We can see from Figs. 24.7, 24.8, and 24.9 how a lockdown slows the spread of disease. With no lockdown, about 91% of the simulation population became infected at some time. Even when a lockdown occurred a quarter of the way through the simulation, about 91% of the population was infected with the disease. We saw the most dramatic difference when a lockdown was implemented one tenth of the way through the simulation. In this instance, only 20% of the population became infected with the disease.

5 Conclusions and Future Work

In conclusion, we found that a hybrid parallel model using both OpenMP and MPI yielded the best performance when running the simulation. We also found that using only MPI produced a much better efficiency than using only OpenMP. OpenMP however did improve the runtime over using the base serial implementation.

In terms of improving the performance of the simulation, future work could include implementing different approaches to parallelization. Other technologies such as CUDA could be used to implement the simulation, and then the results could be compared to our implementation. There are still many methods and platforms for parallelization that could be explored with this project [6]. This future work could help to discover if using MPI and OpenMP was the most appropriate way to implement the simulation. If allowed more resources in the future, we would also like to be able to test our simulation using more than 4 processors with MPI. We would like to be able to see how using 8 and 16 processors would improve the speedup of the simulation.

The results of the simulation showed just how important early action is when a possible pandemic is at hand.

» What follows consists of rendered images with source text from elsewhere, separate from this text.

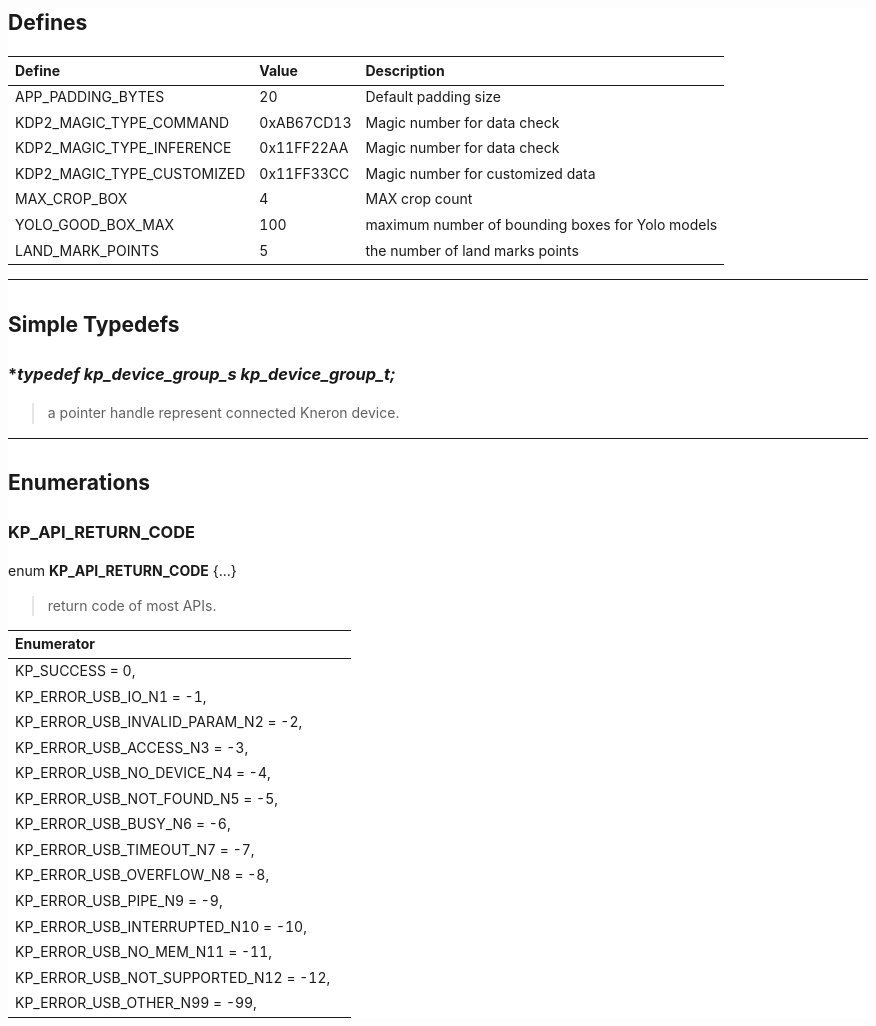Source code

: 

## **Defines**
| Define | Value | Description |
|:---|:---|:---|
|APP_PADDING_BYTES|20                    | Default padding size |
|KDP2_MAGIC_TYPE_COMMAND|0xAB67CD13      | Magic number for data check |
|KDP2_MAGIC_TYPE_INFERENCE|0x11FF22AA    | Magic number for data check |
|KDP2_MAGIC_TYPE_CUSTOMIZED|0x11FF33CC    | Magic number for customized data |
|MAX_CROP_BOX|4 | MAX crop count |
|YOLO_GOOD_BOX_MAX|100 | maximum number of bounding boxes for Yolo models |
|LAND_MARK_POINTS|5 | the number of land marks points |


---




## **Simple Typedefs**
### **typedef kp_device_group_s *kp_device_group_t;**
> a pointer handle represent connected Kneron device.


---




## **Enumerations**
### **KP_API_RETURN_CODE**
enum **KP_API_RETURN_CODE** {...}
> return code of most APIs.

| Enumerator | |
|:---|:--- |
|KP_SUCCESS = 0,| |
|KP_ERROR_USB_IO_N1 = -1,| |
|KP_ERROR_USB_INVALID_PARAM_N2 = -2,| |
|KP_ERROR_USB_ACCESS_N3 = -3,| |
|KP_ERROR_USB_NO_DEVICE_N4 = -4,| |
|KP_ERROR_USB_NOT_FOUND_N5 = -5,| |
|KP_ERROR_USB_BUSY_N6 = -6,| |
|KP_ERROR_USB_TIMEOUT_N7 = -7,| |
|KP_ERROR_USB_OVERFLOW_N8 = -8,| |
|KP_ERROR_USB_PIPE_N9 = -9,| |
|KP_ERROR_USB_INTERRUPTED_N10 = -10,| |
|KP_ERROR_USB_NO_MEM_N11 = -11,| |
|KP_ERROR_USB_NOT_SUPPORTED_N12 = -12,| |
|KP_ERROR_USB_OTHER_N99 = -99,| |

Early preventative measures proved to be very effective at reducing the number of people to be infected by a disease. Our data showed that waiting too long to try to stop the spread of infection can allow the disease to reach many people.

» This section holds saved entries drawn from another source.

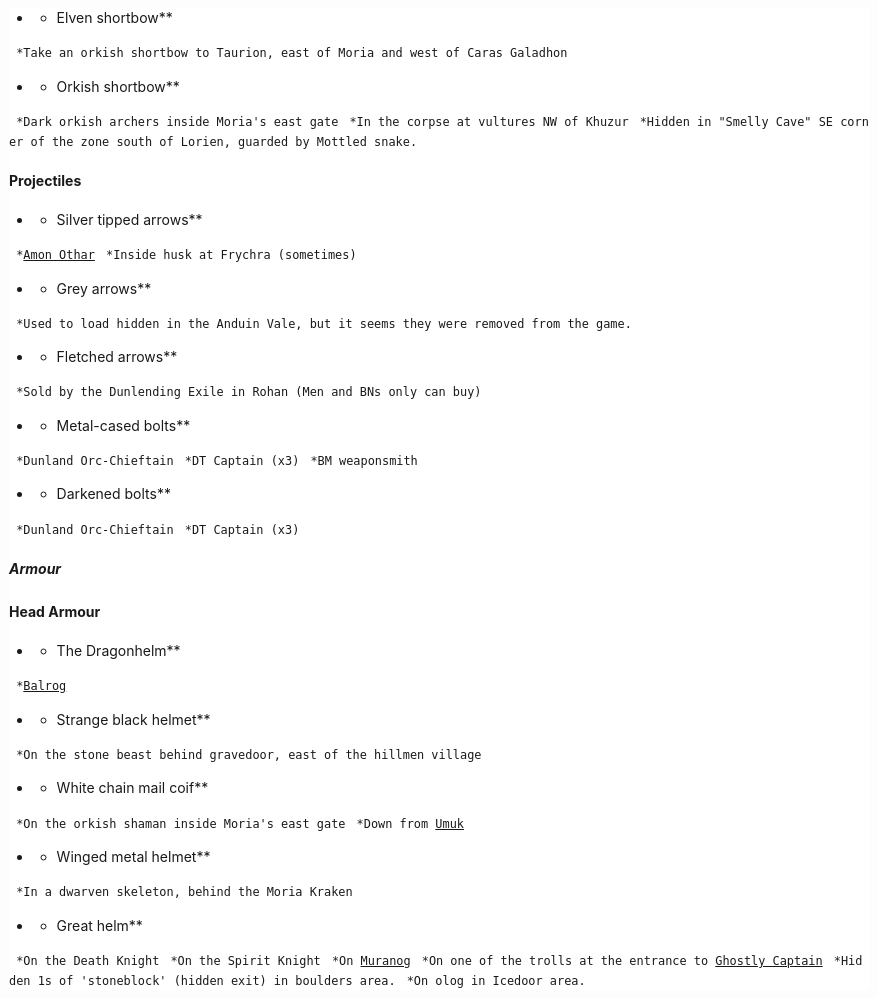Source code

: - - Elven shortbow\*\*

` *Take an orkish shortbow to Taurion, east of Moria and west of Caras Galadhon`

- - Orkish shortbow\*\*

` *Dark orkish archers inside Moria's east gate`
` *In the corpse at vultures NW of Khuzur`
` *Hidden in "Smelly Cave" SE corner of the zone south of Lorien, guarded by Mottled snake.`

#### Projectiles

- - Silver tipped arrows\*\*

` *`[`Amon Othar`](mumestrategies#amon_othar "wikilink")
` *Inside husk at Frychra (sometimes)`

- - Grey arrows\*\*

` *Used to load hidden in the Anduin Vale, but it seems they were removed from the game.`

- - Fletched arrows\*\*

` *Sold by the Dunlending Exile in Rohan (Men and BNs only can buy)`

- - Metal-cased bolts\*\*

` *Dunland Orc-Chieftain`
` *DT Captain (x3)`
` *BM weaponsmith`

- - Darkened bolts\*\*

` *Dunland Orc-Chieftain`
` *DT Captain (x3)`

##### Armour

#### Head Armour

- - The Dragonhelm\*\*

` *`[`Balrog`](mumemoriastrategies#the_balrog "wikilink")

- - Strange black helmet\*\*

` *On the stone beast behind gravedoor, east of the hillmen village`

- - White chain mail coif\*\*

` *On the orkish shaman inside Moria's east gate`
` *Down from `[`Umuk`](mumemoriastrategies#umuk "wikilink")

- - Winged metal helmet\*\*

` *In a dwarven skeleton, behind the Moria Kraken`

- - Great helm\*\*

` *On the Death Knight`
` *On the Spirit Knight`
` *On `[`Muranog`](mumemoriastrategies#muranog_the_high_lieutenant "wikilink")
` *On one of the trolls at the entrance to `[`Ghostly Captain`](mumestrategies#ghostly_captain "wikilink")
` *Hidden 1s of 'stoneblock' (hidden exit) in boulders area.`
` *On olog in Icedoor area.`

In the future, more work could be done to make the simulation a better representation of the world’s population as our Coronavirus simulation was conducted on a homogeneous population. Possible future work into this simulation could include introducing genetic differences such as age or preexisting health conditions that would make a person more or less likely to die after being infected. Immunities could be introduced so that some people within the simulation are unable to be infected. Areas of different population densities could be introduced to see how the spread of a disease differs in a large community versus a smaller one. Another factor that could be added to the simulation is hospitalization. Infected persons would be isolated to one location therefore making them less likely to infect others and more likely to recover. Another interesting addition to the simulation would be to add the creation of a vaccine to the disease. This would allow us to see how a vaccine would help to lessen the spread of the disease as well as see how the lifetime of the disease is shortened. There exists a lot of future work that could be done to make this simulation a more accurate representation of the world’s population.